▶ Your assignment
Find how many lines in the data below mention "other". Give the number only.

Start of Entries provided

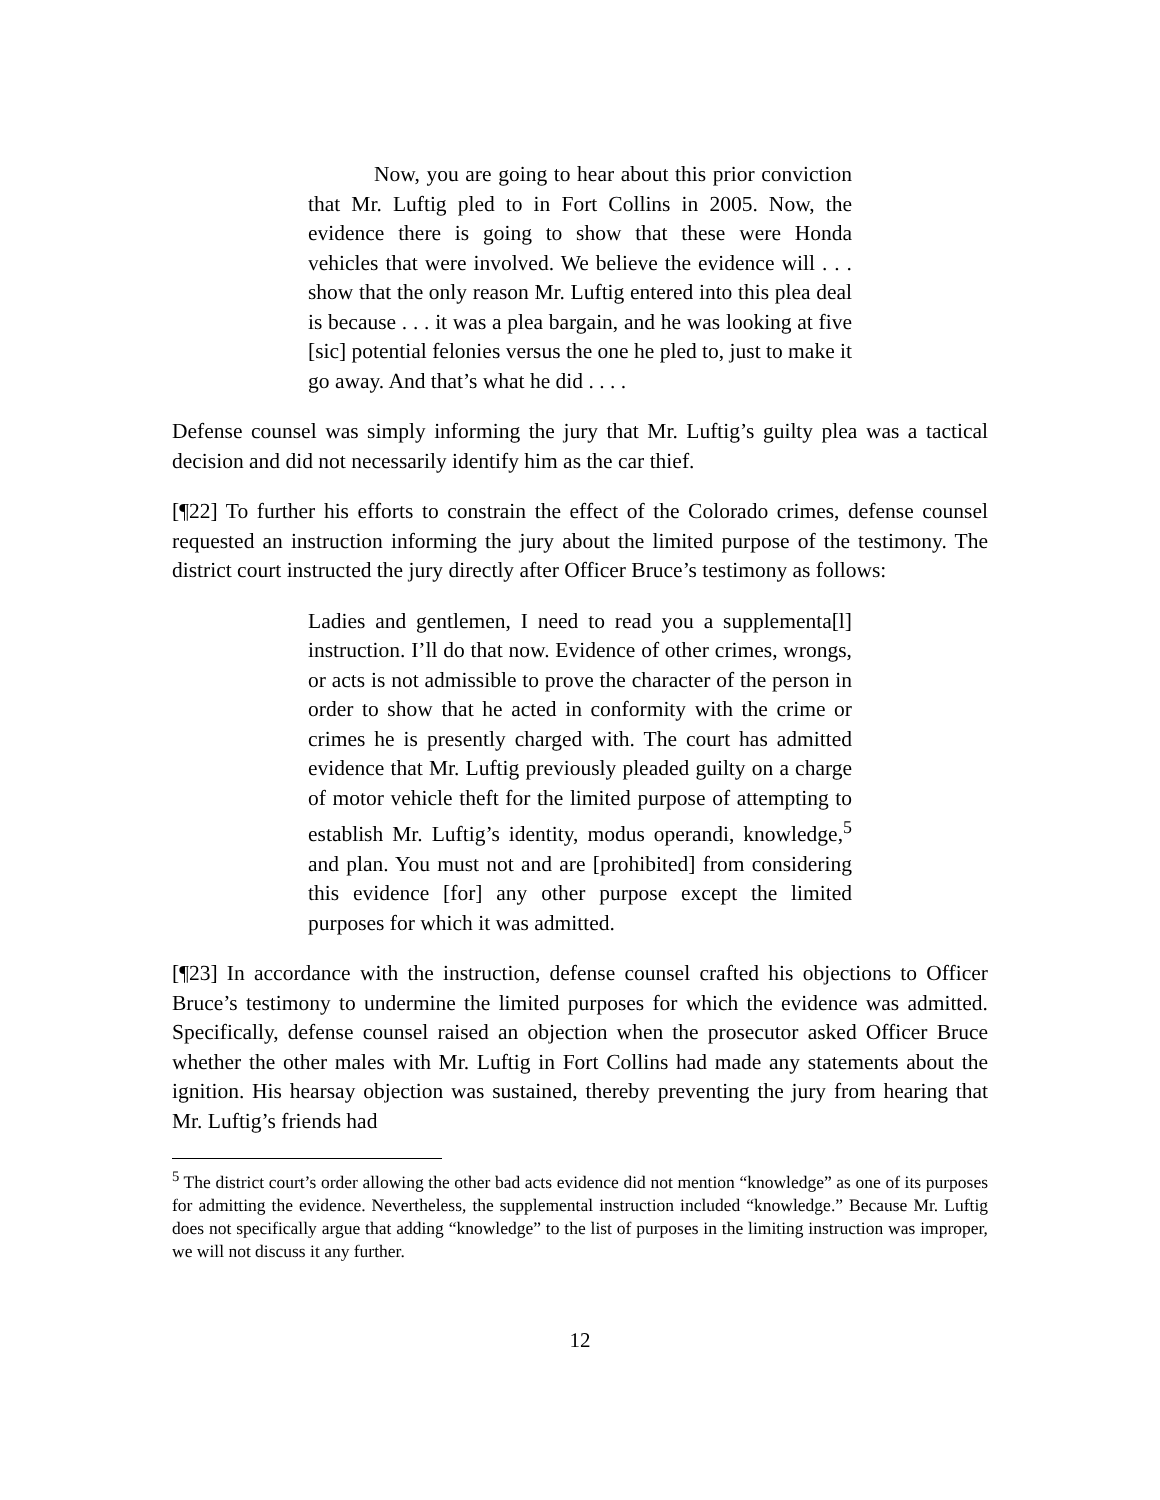Now, you are going to hear about this prior conviction that Mr. Luftig pled to in Fort Collins in 2005. Now, the evidence there is going to show that these were Honda vehicles that were involved. We believe the evidence will . . . show that the only reason Mr. Luftig entered into this plea deal is because . . . it was a plea bargain, and he was looking at five [sic] potential felonies versus the one he pled to, just to make it go away. And that’s what he did . . . .
Defense counsel was simply informing the jury that Mr. Luftig’s guilty plea was a tactical decision and did not necessarily identify him as the car thief.
[¶22] To further his efforts to constrain the effect of the Colorado crimes, defense counsel requested an instruction informing the jury about the limited purpose of the testimony. The district court instructed the jury directly after Officer Bruce’s testimony as follows:
Ladies and gentlemen, I need to read you a supplementa[l] instruction. I’ll do that now. Evidence of other crimes, wrongs, or acts is not admissible to prove the character of the person in order to show that he acted in conformity with the crime or crimes he is presently charged with. The court has admitted evidence that Mr. Luftig previously pleaded guilty on a charge of motor vehicle theft for the limited purpose of attempting to establish Mr. Luftig’s identity, modus operandi, knowledge,<sup>5</sup> and plan. You must not and are [prohibited] from considering this evidence [for] any other purpose except the limited purposes for which it was admitted.
[¶23] In accordance with the instruction, defense counsel crafted his objections to Officer Bruce’s testimony to undermine the limited purposes for which the evidence was admitted. Specifically, defense counsel raised an objection when the prosecutor asked Officer Bruce whether the other males with Mr. Luftig in Fort Collins had made any statements about the ignition. His hearsay objection was sustained, thereby preventing the jury from hearing that Mr. Luftig’s friends had
<sup>5</sup> The district court’s order allowing the other bad acts evidence did not mention “knowledge” as one of its purposes for admitting the evidence. Nevertheless, the supplemental instruction included “knowledge.” Because Mr. Luftig does not specifically argue that adding “knowledge” to the list of purposes in the limiting instruction was improper, we will not discuss it any further.
12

End of Entries provided

▶ Expected output
3